Copy the lines below word for word, leaving out the pictures.

* _Information given_
··········

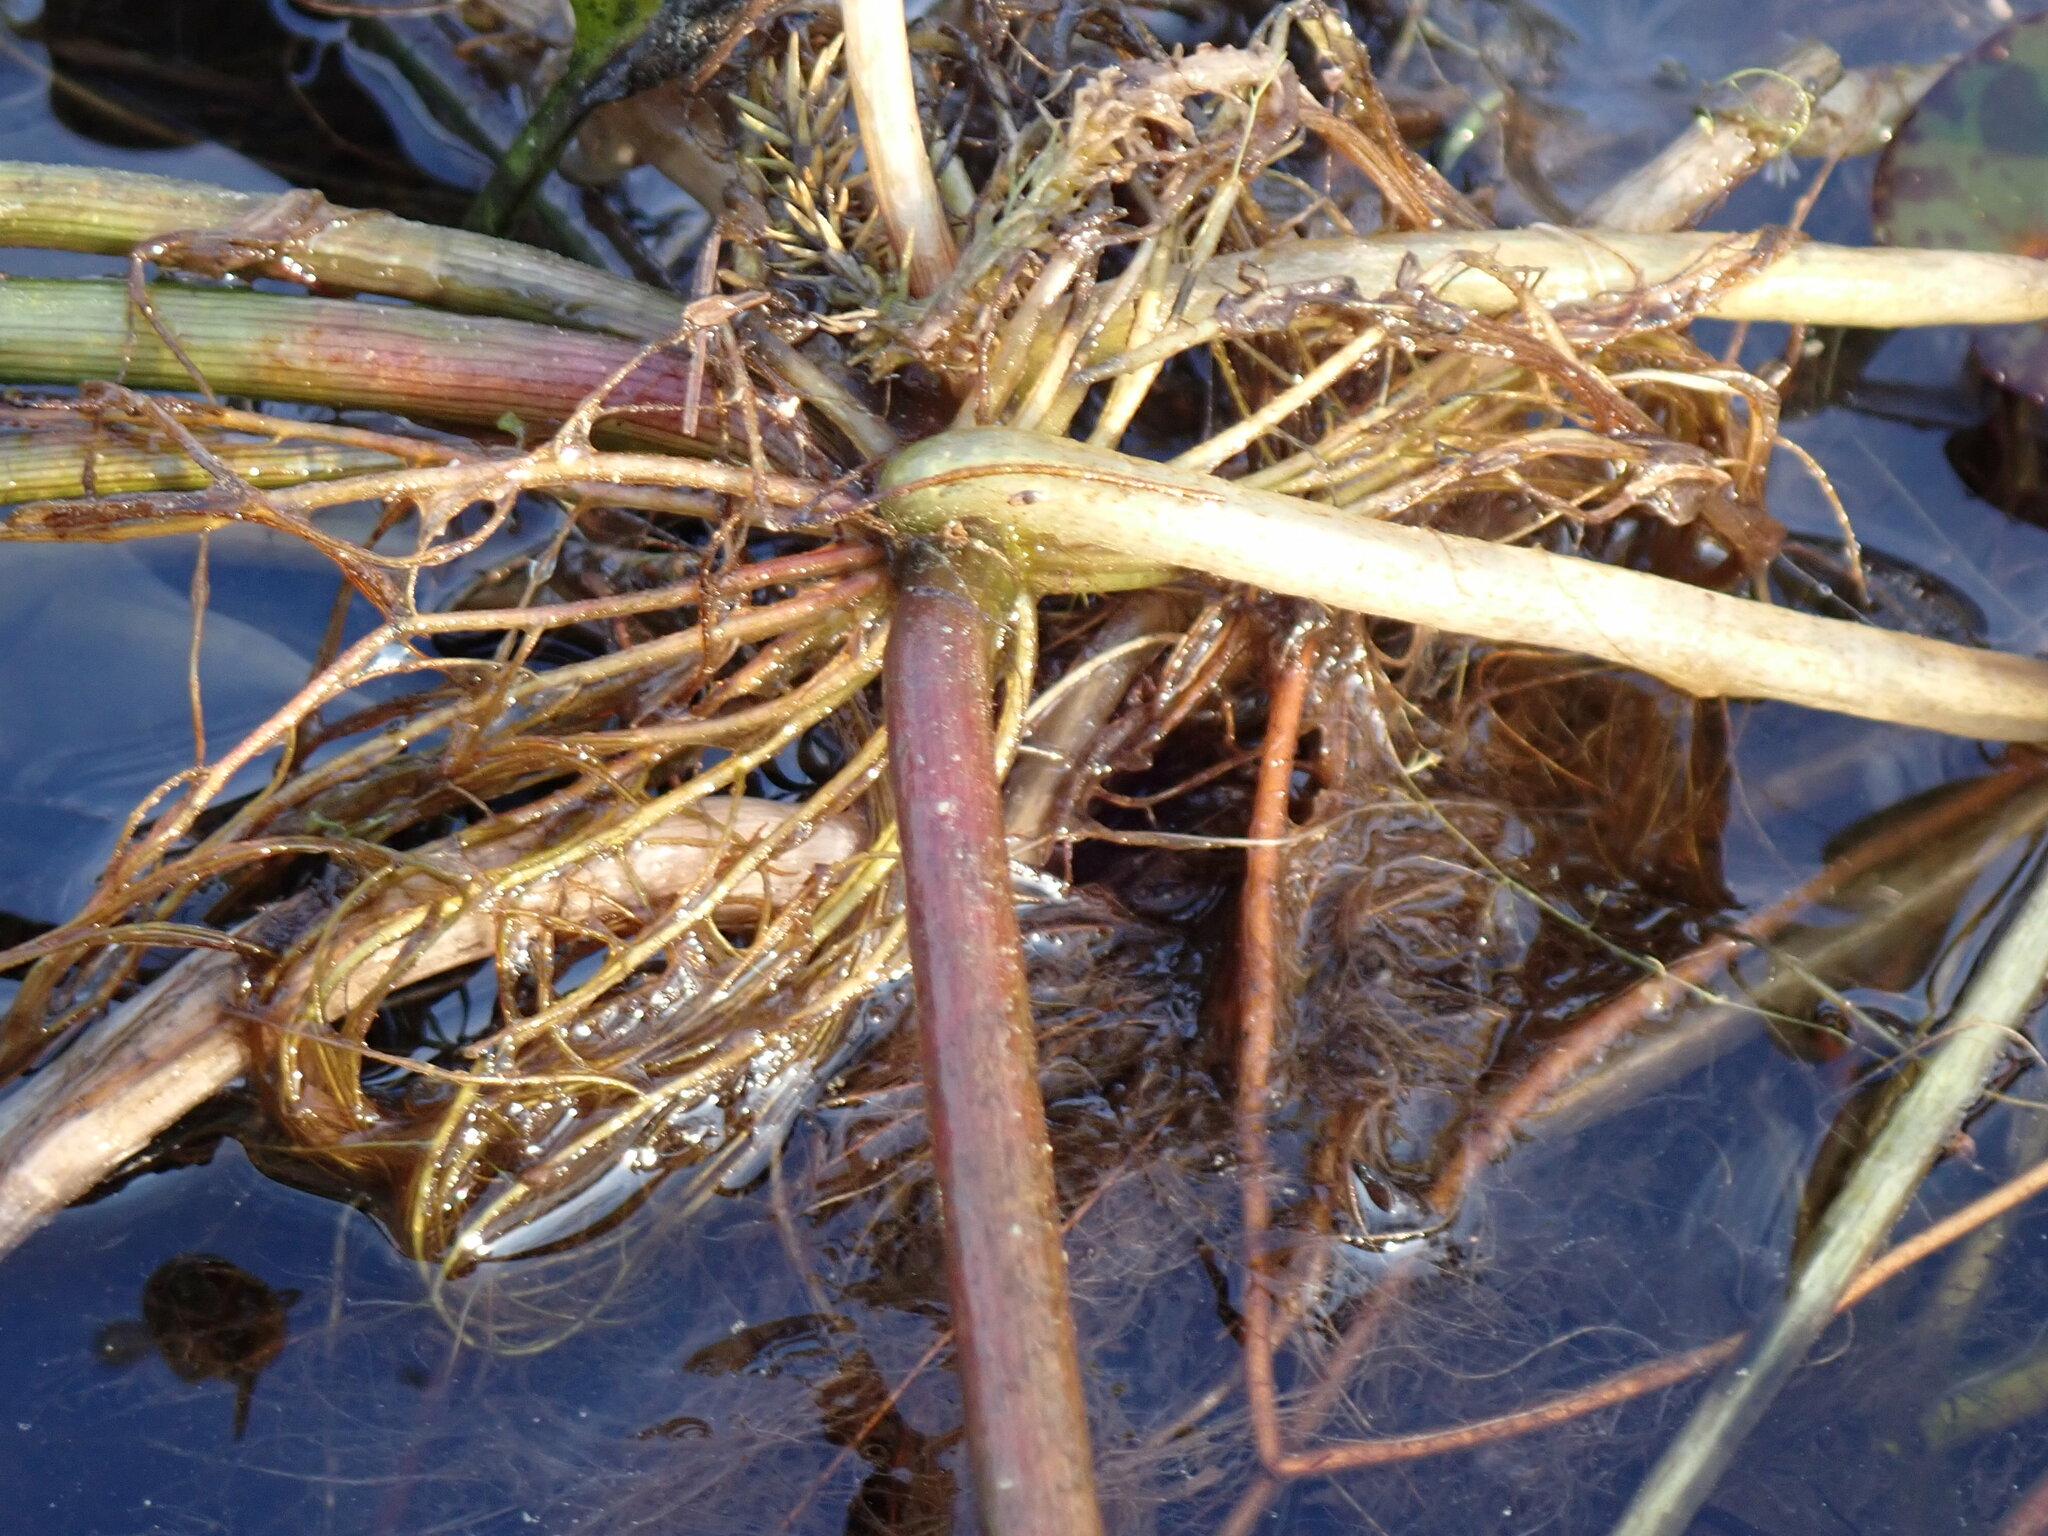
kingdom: Plantae
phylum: Tracheophyta
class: Liliopsida
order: Alismatales
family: Hydrocharitaceae
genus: Hydrocharis
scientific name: Hydrocharis spongia
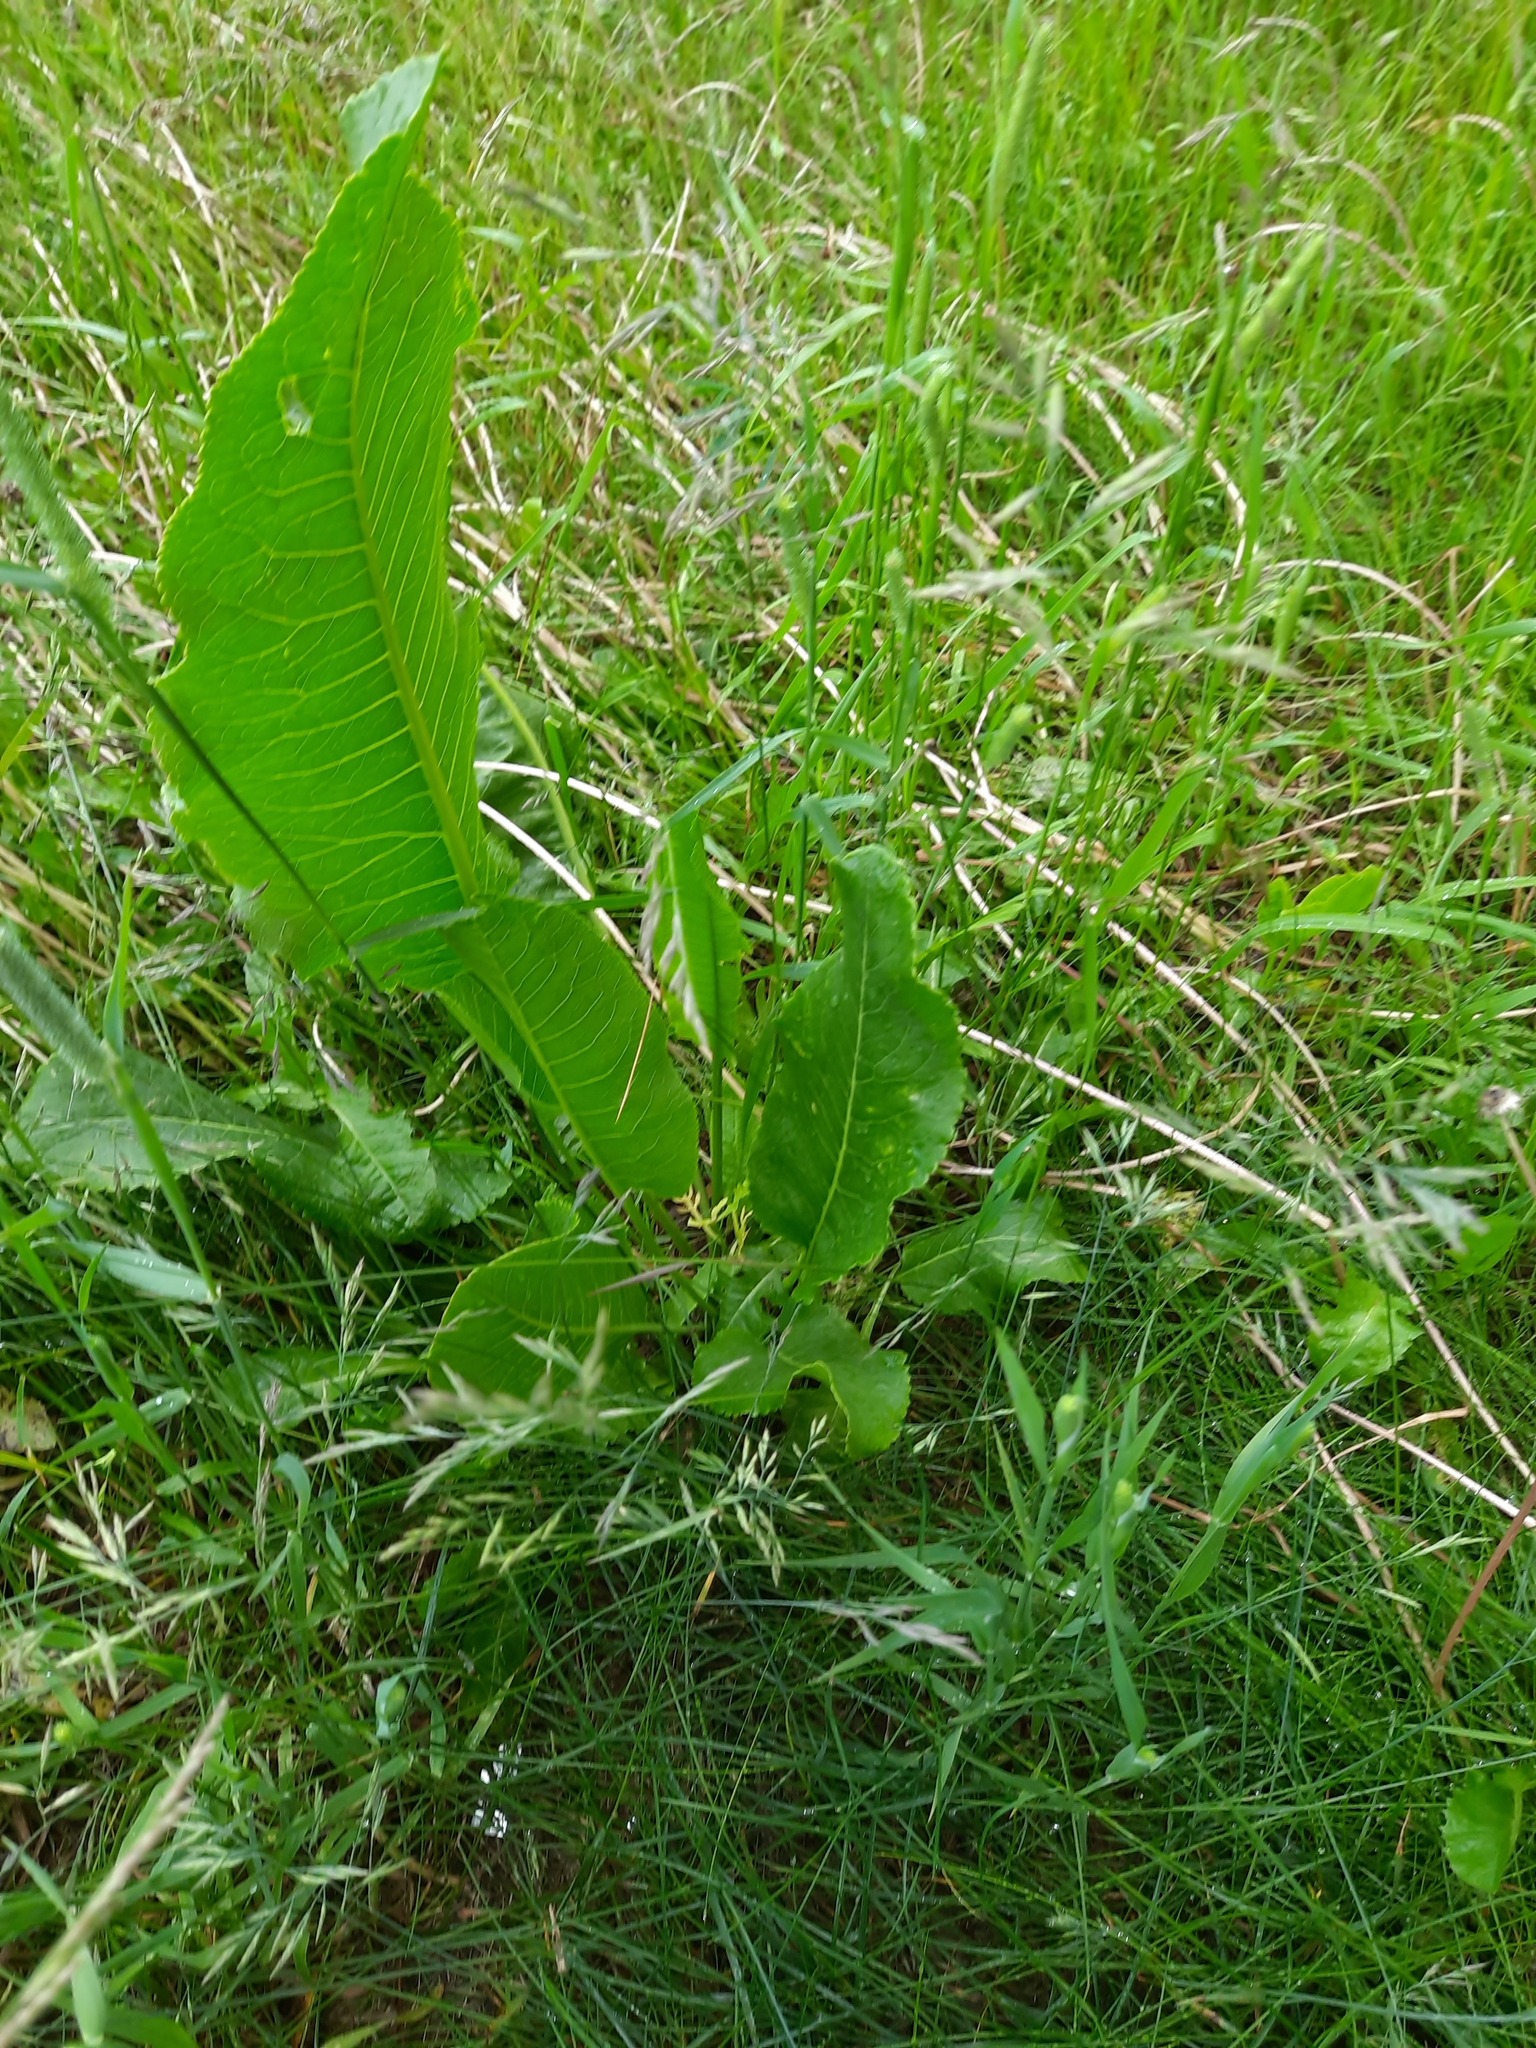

··········

* _The result_
kingdom: Plantae
phylum: Tracheophyta
class: Liliopsida
order: Alismatales
family: Hydrocharitaceae
genus: Hydrocharis
scientific name: Hydrocharis spongia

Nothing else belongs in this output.